When to delete READMEs: When all code files are referenced in design docs.
Integration with Institutional AI
The Elephant-Goldfish Model is tactical. It tells you how to use AI for design and implementation.
Synthetic Scale is strategic. It addresses what happens when you have:
- N humans + M agents
- Coordination chaos (O((N+M)²) complexity)
- Signal vs. noise problems
- Bureaucratic resistance (Moral Mazes)
The integration:
- EGM gives you design-first development and validation
- Synthetic Scale gives you coordination infrastructure for multi-agent teams
- Together, they make institutional AI possible
Call to Action
If you’re a Series B founder dealing with:
- PRs sitting open for days despite 10x code generation
- Multiple teams building overlapping features with AI
- Loss of context about what’s AI-generated vs. human-written
The Elephant-Goldfish Model is the tactical fix. Combined with Signal Architecture for coordination, it’s how you make 10x speed actually translate to 10x value.
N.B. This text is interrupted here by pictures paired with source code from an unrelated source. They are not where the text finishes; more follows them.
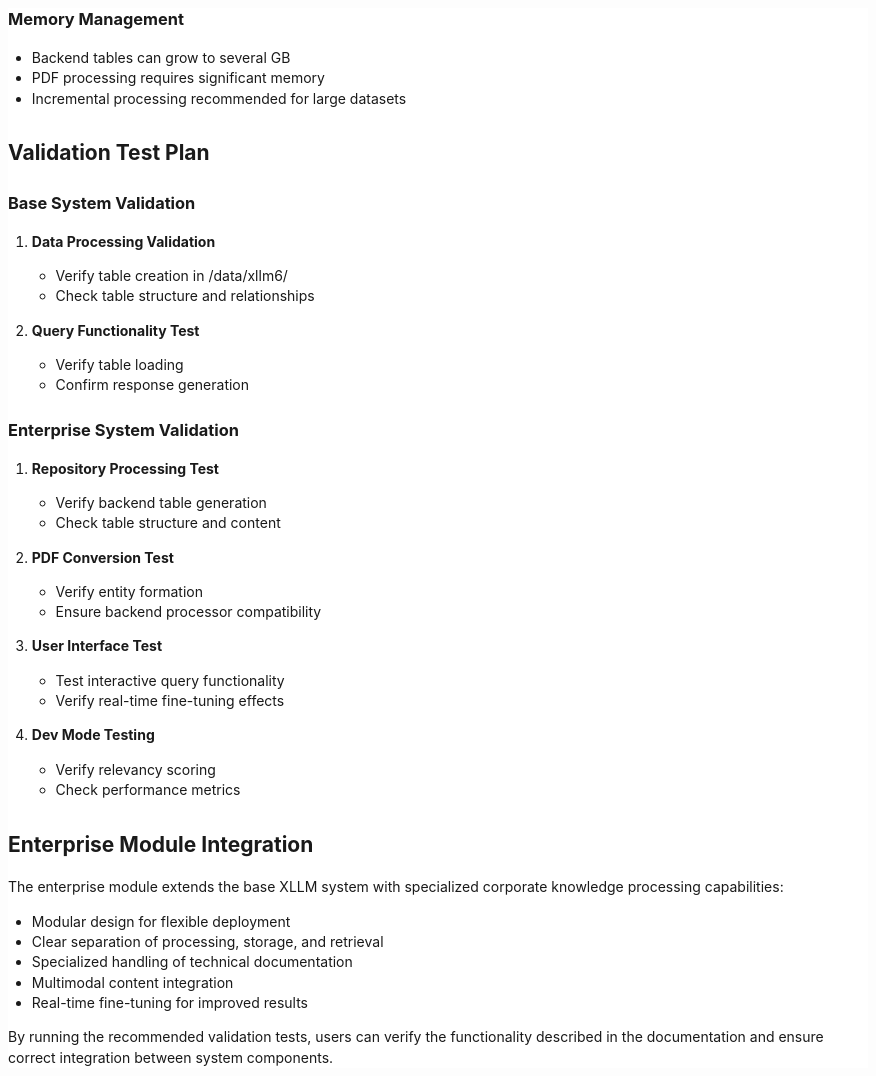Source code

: ### Memory Management

- Backend tables can grow to several GB
- PDF processing requires significant memory
- Incremental processing recommended for large datasets

## Validation Test Plan

### Base System Validation

1. __Data Processing Validation__
   - Verify table creation in /data/xllm6/
   - Check table structure and relationships

2. __Query Functionality Test__
   - Verify table loading
   - Confirm response generation

### Enterprise System Validation

1. __Repository Processing Test__
   - Verify backend table generation
   - Check table structure and content

2. __PDF Conversion Test__
   - Verify entity formation
   - Ensure backend processor compatibility

3. __User Interface Test__
   - Test interactive query functionality
   - Verify real-time fine-tuning effects

4. __Dev Mode Testing__
   - Verify relevancy scoring
   - Check performance metrics

## Enterprise Module Integration

The enterprise module extends the base XLLM system with specialized corporate knowledge processing capabilities:

- Modular design for flexible deployment
- Clear separation of processing, storage, and retrieval
- Specialized handling of technical documentation
- Multimodal content integration
- Real-time fine-tuning for improved results

By running the recommended validation tests, users can verify the functionality described in the documentation and ensure correct integration between system components.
The 14-day AI Infrastructure Audit:
- Week 1: “Peanuts and Hay” bootstrapping + Elephant sessions for top 3 workflows
- Week 2: Goldfish Protocol validation + LLM-as-Judge implementation
Before you spend $500K on enterprise AI software, you need the foundation.
References
- Rensin, Dave (2026). “Elephants, Goldfish and the New Golden Age of Software Engineering.” Medium
- Sivulka, George (2026). “Institutional AI vs Individual AI.” a16z news.
- David, Paul A. (1990). “The Dynamo and the Computer: An Historical Perspective on the Modern Productivity Paradox.”
- Perez, Carlota (2002). Technological Revolutions and Financial Capital.